Donate Land and Save on Taxes
Not every eligible charity wants land. For some charities, land is a burden since, if they don't have a use for it, they may need to pay to own it and to sell it. Other charities, on the other hand, are in the business of owning and using land and would love to take your land as a donation. Housing, conservation and environmental organizations frequently fall into this group. And some charities, while they may not use land, have the staff to sell it.
Before most charities will accept a donation of land, they require that it have clear title. If you have any ownership issues related to inheritances, you may need to work with a title company or attorney to remove them. You'll probably also have to pay off your mortgage. Finally, since you can only deduct the fair market value of your land, you will also need to have it professionally appraised to establish a value for your deduction.
Actually transferring the land is relatively simple. Usually, you will work with the charity's legal team to draft a deed by which you give the charity ownership of the land. Once you've made the donation, you enter its value with your other charitable contributions on Schedule A of your Form 1040 tax return.

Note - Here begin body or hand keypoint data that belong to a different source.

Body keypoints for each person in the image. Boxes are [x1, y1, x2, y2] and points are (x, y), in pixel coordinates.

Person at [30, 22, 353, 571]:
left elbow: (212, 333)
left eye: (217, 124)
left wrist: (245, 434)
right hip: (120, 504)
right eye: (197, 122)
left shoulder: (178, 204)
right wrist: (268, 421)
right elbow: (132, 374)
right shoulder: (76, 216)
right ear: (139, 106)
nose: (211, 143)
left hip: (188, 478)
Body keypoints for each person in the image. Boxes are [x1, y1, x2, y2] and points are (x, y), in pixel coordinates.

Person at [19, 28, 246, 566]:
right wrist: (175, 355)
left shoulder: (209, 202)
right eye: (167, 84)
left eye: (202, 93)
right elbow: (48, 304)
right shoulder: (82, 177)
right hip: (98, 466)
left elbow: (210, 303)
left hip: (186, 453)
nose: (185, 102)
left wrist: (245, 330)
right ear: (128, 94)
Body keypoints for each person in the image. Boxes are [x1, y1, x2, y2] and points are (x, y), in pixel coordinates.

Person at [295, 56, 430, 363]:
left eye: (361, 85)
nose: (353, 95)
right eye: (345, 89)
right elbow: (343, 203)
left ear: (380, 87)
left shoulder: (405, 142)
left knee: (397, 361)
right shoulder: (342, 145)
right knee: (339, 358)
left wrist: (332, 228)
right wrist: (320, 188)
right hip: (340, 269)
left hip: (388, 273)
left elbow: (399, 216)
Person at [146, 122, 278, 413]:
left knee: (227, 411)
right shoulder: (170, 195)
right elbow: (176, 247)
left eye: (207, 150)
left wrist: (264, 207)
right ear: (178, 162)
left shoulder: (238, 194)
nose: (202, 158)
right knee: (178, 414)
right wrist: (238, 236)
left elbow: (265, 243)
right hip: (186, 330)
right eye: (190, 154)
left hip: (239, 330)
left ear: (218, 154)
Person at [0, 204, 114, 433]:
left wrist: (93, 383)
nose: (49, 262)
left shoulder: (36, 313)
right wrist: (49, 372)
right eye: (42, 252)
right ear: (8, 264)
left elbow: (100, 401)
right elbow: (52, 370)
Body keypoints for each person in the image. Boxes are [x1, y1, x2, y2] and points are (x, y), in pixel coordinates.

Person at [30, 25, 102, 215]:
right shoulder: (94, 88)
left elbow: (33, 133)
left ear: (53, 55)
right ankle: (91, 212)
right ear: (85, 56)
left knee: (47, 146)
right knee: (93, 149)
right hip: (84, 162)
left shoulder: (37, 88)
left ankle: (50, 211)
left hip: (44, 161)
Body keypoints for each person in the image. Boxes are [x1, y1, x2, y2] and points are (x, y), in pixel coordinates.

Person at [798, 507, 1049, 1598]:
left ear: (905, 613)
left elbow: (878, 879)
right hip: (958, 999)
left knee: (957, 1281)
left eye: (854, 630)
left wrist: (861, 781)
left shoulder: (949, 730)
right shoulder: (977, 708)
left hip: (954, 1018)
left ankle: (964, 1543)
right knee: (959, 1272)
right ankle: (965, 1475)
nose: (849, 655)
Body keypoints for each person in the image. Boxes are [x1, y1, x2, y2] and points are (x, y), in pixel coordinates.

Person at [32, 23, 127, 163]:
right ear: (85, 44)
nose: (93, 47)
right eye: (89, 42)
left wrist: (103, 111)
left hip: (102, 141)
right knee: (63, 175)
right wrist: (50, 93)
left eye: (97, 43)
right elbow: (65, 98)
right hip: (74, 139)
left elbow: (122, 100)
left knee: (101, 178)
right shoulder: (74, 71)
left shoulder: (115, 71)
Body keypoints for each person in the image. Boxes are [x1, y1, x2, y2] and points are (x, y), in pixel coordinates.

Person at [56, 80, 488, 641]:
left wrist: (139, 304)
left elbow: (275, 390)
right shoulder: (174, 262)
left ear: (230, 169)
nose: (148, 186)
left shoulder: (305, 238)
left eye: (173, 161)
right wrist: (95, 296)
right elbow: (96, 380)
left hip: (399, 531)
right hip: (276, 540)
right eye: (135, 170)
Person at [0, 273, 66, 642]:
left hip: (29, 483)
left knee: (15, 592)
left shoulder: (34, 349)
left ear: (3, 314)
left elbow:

You will also have to attach Form 8283, which is where the IRS has you detail your non-cash contributions.
Limitations and Exceptions
The IRS applies a number of limitations that can cap the value of your donation, whether you donate real estate or anything else. First, you must donate to an IRS-recognized charity. Before you make the donation, make sure the charity is a registered nonprofit in good standing with the IRS so your donation counts as deductible.
Second, depending on the type of charity and other factors, your deduction could be capped at either 50 or 30 percent of your adjusted gross income per year in 2017, or 60 or 30 percent starting in tax year 2018. If you exceed the cap, you will have to carry any additional value forward for up to five years.
Third, if your land has gone up in value, the IRS limits donations of appreciated property to 20 percent of your income. Finally, in tax year 2017, if your adjusted gross income exceeds $261,500 or $287,650, depending if you are single or married, the value of your itemized deductions can be reduced by as much as 80 percent. Those caps on itemized deductions disappear starting in tax year 2018.